Assignment: Could each record be written out again exactly as it stands?

Available records:
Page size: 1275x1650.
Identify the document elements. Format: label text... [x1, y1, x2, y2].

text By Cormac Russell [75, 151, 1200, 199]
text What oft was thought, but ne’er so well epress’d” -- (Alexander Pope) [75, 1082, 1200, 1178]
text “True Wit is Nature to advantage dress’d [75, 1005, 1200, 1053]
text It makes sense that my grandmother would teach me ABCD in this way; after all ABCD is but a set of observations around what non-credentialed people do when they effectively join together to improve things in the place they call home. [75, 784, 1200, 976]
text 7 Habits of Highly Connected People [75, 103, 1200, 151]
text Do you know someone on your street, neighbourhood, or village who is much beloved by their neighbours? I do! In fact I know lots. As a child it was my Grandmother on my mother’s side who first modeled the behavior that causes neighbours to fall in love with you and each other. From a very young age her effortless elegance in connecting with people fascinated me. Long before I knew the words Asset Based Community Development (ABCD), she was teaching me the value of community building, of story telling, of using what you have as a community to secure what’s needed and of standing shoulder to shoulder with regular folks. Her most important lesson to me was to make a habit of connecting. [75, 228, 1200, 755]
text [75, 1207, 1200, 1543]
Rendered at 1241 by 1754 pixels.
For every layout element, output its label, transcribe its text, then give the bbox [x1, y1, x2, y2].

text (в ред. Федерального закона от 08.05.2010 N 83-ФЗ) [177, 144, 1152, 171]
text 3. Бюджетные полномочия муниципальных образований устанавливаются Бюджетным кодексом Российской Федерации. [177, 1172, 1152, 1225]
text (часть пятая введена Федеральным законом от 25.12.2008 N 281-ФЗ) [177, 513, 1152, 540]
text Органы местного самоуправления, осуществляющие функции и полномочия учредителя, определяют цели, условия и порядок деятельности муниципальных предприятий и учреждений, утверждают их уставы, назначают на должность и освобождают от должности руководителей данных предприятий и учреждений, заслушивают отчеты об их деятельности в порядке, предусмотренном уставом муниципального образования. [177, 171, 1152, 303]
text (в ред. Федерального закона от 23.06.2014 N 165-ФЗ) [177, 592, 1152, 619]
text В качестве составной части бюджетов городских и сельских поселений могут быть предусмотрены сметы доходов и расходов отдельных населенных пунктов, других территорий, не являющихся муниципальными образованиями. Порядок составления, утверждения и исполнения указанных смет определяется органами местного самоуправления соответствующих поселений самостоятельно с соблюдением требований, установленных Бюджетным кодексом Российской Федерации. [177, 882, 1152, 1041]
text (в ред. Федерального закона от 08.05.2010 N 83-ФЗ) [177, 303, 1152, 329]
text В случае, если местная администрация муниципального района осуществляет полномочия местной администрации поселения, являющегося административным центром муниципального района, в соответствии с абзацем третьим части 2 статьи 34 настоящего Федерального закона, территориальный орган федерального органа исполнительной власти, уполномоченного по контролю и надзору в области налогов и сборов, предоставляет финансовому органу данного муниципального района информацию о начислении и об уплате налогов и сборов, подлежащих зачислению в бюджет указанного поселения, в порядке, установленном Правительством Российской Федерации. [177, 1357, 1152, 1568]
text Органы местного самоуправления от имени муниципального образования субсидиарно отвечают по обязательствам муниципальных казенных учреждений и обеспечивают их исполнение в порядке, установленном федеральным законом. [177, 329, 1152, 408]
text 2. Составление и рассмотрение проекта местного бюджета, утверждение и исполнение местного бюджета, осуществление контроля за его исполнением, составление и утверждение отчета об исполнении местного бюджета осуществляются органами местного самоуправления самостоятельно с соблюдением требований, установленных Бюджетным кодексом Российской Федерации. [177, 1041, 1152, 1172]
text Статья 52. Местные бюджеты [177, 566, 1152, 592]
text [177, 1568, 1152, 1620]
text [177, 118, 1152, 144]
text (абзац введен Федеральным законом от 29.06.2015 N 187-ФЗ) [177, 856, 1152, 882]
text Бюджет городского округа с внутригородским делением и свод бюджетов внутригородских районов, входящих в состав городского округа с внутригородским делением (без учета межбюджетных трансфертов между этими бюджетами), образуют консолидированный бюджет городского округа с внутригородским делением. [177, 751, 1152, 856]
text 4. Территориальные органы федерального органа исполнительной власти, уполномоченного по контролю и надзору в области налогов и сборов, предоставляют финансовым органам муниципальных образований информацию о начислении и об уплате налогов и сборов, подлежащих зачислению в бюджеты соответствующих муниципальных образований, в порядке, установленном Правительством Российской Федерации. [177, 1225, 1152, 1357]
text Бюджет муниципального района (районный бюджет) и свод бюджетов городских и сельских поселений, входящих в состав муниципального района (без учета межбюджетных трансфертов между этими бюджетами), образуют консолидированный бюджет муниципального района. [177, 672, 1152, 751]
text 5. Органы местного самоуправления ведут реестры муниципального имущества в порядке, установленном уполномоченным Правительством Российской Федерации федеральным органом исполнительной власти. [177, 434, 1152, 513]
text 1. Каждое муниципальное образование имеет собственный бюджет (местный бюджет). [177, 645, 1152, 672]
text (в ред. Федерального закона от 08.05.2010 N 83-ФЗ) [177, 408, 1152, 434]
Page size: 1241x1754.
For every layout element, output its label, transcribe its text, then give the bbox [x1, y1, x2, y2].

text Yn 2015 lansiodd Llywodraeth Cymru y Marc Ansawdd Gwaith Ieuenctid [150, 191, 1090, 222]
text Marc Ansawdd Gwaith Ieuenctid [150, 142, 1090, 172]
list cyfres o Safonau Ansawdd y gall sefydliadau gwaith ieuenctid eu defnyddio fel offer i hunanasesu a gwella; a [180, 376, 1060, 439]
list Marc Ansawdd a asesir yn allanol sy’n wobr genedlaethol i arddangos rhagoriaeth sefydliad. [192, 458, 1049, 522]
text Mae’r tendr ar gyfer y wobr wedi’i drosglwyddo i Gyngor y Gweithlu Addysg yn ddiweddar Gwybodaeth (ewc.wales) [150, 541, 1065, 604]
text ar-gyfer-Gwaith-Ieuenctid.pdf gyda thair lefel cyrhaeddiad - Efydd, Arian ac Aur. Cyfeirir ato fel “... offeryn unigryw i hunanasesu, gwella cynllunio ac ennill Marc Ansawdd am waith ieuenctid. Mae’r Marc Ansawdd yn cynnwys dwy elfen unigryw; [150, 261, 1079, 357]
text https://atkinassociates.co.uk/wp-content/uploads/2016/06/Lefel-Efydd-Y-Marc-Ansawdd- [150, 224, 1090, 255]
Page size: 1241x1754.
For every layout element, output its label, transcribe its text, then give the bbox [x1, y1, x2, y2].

Exercise solution:
Page size: 1275x1650.
Identify the document elements. Format: label text... [x1, y1, x2, y2].

text By Cormac Russell [75, 151, 1200, 199]
text What oft was thought, but ne’er so well epress’d” -- (Alexander Pope) [75, 1082, 1200, 1178]
text “True Wit is Nature to advantage dress’d [75, 1005, 1200, 1053]
text It makes sense that my grandmother would teach me ABCD in this way; after all ABCD is but a set of observations around what non-credentialed people do when they effectively join together to improve things in the place they call home. [75, 784, 1200, 976]
text 7 Habits of Highly Connected People [75, 103, 1200, 151]
text Do you know someone on your street, neighbourhood, or village who is much beloved by their neighbours? I do! In fact I know lots. As a child it was my Grandmother on my mother’s side who first modeled the behavior that causes neighbours to fall in love with you and each other. From a very young age her effortless elegance in connecting with people fascinated me. Long before I knew the words Asset Based Community Development (ABCD), she was teaching me the value of community building, of story telling, of using what you have as a community to secure what’s needed and of standing shoulder to shoulder with regular folks. Her most important lesson to me was to make a habit of connecting. [75, 228, 1200, 755]
text [75, 1207, 1200, 1543]
Rendered at 1241 by 1754 pixels.
For every layout element, output its label, transcribe its text, then give the bbox [x1, y1, x2, y2].

text (в ред. Федерального закона от 08.05.2010 N 83-ФЗ) [177, 144, 1152, 171]
text 3. Бюджетные полномочия муниципальных образований устанавливаются Бюджетным кодексом Российской Федерации. [177, 1172, 1152, 1225]
text (часть пятая введена Федеральным законом от 25.12.2008 N 281-ФЗ) [177, 513, 1152, 540]
text Органы местного самоуправления, осуществляющие функции и полномочия учредителя, определяют цели, условия и порядок деятельности муниципальных предприятий и учреждений, утверждают их уставы, назначают на должность и освобождают от должности руководителей данных предприятий и учреждений, заслушивают отчеты об их деятельности в порядке, предусмотренном уставом муниципального образования. [177, 171, 1152, 303]
text (в ред. Федерального закона от 23.06.2014 N 165-ФЗ) [177, 592, 1152, 619]
text В качестве составной части бюджетов городских и сельских поселений могут быть предусмотрены сметы доходов и расходов отдельных населенных пунктов, других территорий, не являющихся муниципальными образованиями. Порядок составления, утверждения и исполнения указанных смет определяется органами местного самоуправления соответствующих поселений самостоятельно с соблюдением требований, установленных Бюджетным кодексом Российской Федерации. [177, 882, 1152, 1041]
text (в ред. Федерального закона от 08.05.2010 N 83-ФЗ) [177, 303, 1152, 329]
text В случае, если местная администрация муниципального района осуществляет полномочия местной администрации поселения, являющегося административным центром муниципального района, в соответствии с абзацем третьим части 2 статьи 34 настоящего Федерального закона, территориальный орган федерального органа исполнительной власти, уполномоченного по контролю и надзору в области налогов и сборов, предоставляет финансовому органу данного муниципального района информацию о начислении и об уплате налогов и сборов, подлежащих зачислению в бюджет указанного поселения, в порядке, установленном Правительством Российской Федерации. [177, 1357, 1152, 1568]
text Органы местного самоуправления от имени муниципального образования субсидиарно отвечают по обязательствам муниципальных казенных учреждений и обеспечивают их исполнение в порядке, установленном федеральным законом. [177, 329, 1152, 408]
text 2. Составление и рассмотрение проекта местного бюджета, утверждение и исполнение местного бюджета, осуществление контроля за его исполнением, составление и утверждение отчета об исполнении местного бюджета осуществляются органами местного самоуправления самостоятельно с соблюдением требований, установленных Бюджетным кодексом Российской Федерации. [177, 1041, 1152, 1172]
text Статья 52. Местные бюджеты [177, 566, 1152, 592]
text [177, 1568, 1152, 1620]
text [177, 118, 1152, 144]
text (абзац введен Федеральным законом от 29.06.2015 N 187-ФЗ) [177, 856, 1152, 882]
text Бюджет городского округа с внутригородским делением и свод бюджетов внутригородских районов, входящих в состав городского округа с внутригородским делением (без учета межбюджетных трансфертов между этими бюджетами), образуют консолидированный бюджет городского округа с внутригородским делением. [177, 751, 1152, 856]
text 4. Территориальные органы федерального органа исполнительной власти, уполномоченного по контролю и надзору в области налогов и сборов, предоставляют финансовым органам муниципальных образований информацию о начислении и об уплате налогов и сборов, подлежащих зачислению в бюджеты соответствующих муниципальных образований, в порядке, установленном Правительством Российской Федерации. [177, 1225, 1152, 1357]
text Бюджет муниципального района (районный бюджет) и свод бюджетов городских и сельских поселений, входящих в состав муниципального района (без учета межбюджетных трансфертов между этими бюджетами), образуют консолидированный бюджет муниципального района. [177, 672, 1152, 751]
text 5. Органы местного самоуправления ведут реестры муниципального имущества в порядке, установленном уполномоченным Правительством Российской Федерации федеральным органом исполнительной власти. [177, 434, 1152, 513]
text 1. Каждое муниципальное образование имеет собственный бюджет (местный бюджет). [177, 645, 1152, 672]
text (в ред. Федерального закона от 08.05.2010 N 83-ФЗ) [177, 408, 1152, 434]
Page size: 1241x1754.
For every layout element, output its label, transcribe its text, then give the bbox [x1, y1, x2, y2].

text Yn 2015 lansiodd Llywodraeth Cymru y Marc Ansawdd Gwaith Ieuenctid [150, 191, 1090, 222]
text Marc Ansawdd Gwaith Ieuenctid [150, 142, 1090, 172]
list cyfres o Safonau Ansawdd y gall sefydliadau gwaith ieuenctid eu defnyddio fel offer i hunanasesu a gwella; a [180, 376, 1060, 439]
list Marc Ansawdd a asesir yn allanol sy’n wobr genedlaethol i arddangos rhagoriaeth sefydliad. [192, 458, 1049, 522]
text Mae’r tendr ar gyfer y wobr wedi’i drosglwyddo i Gyngor y Gweithlu Addysg yn ddiweddar Gwybodaeth (ewc.wales) [150, 541, 1065, 604]
text ar-gyfer-Gwaith-Ieuenctid.pdf gyda thair lefel cyrhaeddiad - Efydd, Arian ac Aur. Cyfeirir ato fel “... offeryn unigryw i hunanasesu, gwella cynllunio ac ennill Marc Ansawdd am waith ieuenctid. Mae’r Marc Ansawdd yn cynnwys dwy elfen unigryw; [150, 261, 1079, 357]
text https://atkinassociates.co.uk/wp-content/uploads/2016/06/Lefel-Efydd-Y-Marc-Ansawdd- [150, 224, 1090, 255]
Page size: 1241x1754.
For every layout element, output its label, transcribe its text, then give the bbox [x1, y1, x2, y2].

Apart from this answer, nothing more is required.